Instructions for the task:
Wherever the string "else" shows up in the data below, copy the whole line.

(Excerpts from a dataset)
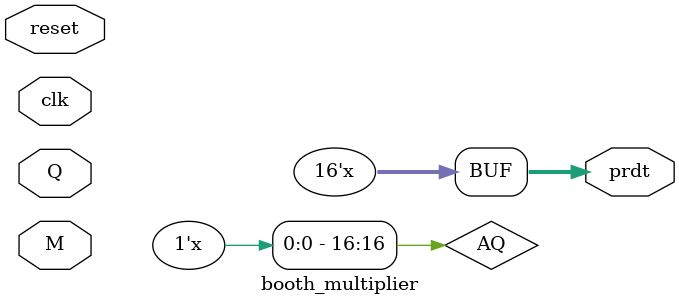
<source format=v>
`timescale 1ns / 1ps


module booth_multiplier(clk,reset,M,Q,prdt);
    input clk,reset;
    input  [7:0] M,Q;
    output reg  [15:0]prdt;
    
    reg Q0,start;
    reg [3:0]count;
    reg [7:0]accumulator;
    reg [16:0]AQ;
    
        
    reg [1:0]state,nextstate;
    
    localparam S0=2'd0;
    localparam S1=2'd1;
    localparam S2=2'd2;
    localparam S3=2'd3;
    
    always @(posedge clk or posedge reset)
    begin
        if(reset)
        begin
            state<=S0;
//            start<=1'b1;
        end
        
        else
        begin
            state<=nextstate;
        end
    end
    
    
    always @(*)
    case(state)
    
        S0:begin
                accumulator<=8'd0;
                count<=4'd0;
                Q0<=1'b0;
                AQ<={accumulator[7:0],Q[7:0],Q0};
                nextstate<=S1;
            end

        S1:begin
            if(AQ[1]==1'b1 && AQ[0]==1'b0)
            begin
                AQ[15:8]<=AQ[15:8]-M[7:0];
                nextstate<=S2;
            end
            
            else if(AQ[1]==1'b0 && AQ[0]==1'b1)
            begin
                AQ[15:8]<=AQ[15:8]+M[7:0];
                nextstate<=S2;
            end
            
            else if(AQ[1]==1'b0 && AQ[0]==1'b0)
                nextstate<=S2;
                
            else if(AQ[1]==1'b1 && AQ[0]==1'b1)
                nextstate<=S2;
            end
    
        S2:begin
//            start<=1'b0;
            AQ<={AQ[16],AQ[16:1]};
            count = count+1'b1;
            
            if(count < 4'd8)
                nextstate=S1;
                
            else if(count==4'd8)
                nextstate = S3;
        end
        
        S3: begin
            prdt<=AQ[16:1];
        end
        
    endcase
endmodule

</source>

Response box:
        else
            else if(AQ[1]==1'b0 && AQ[0]==1'b1)
            else if(AQ[1]==1'b0 && AQ[0]==1'b0)
            else if(AQ[1]==1'b1 && AQ[0]==1'b1)
            else if(count==4'd8)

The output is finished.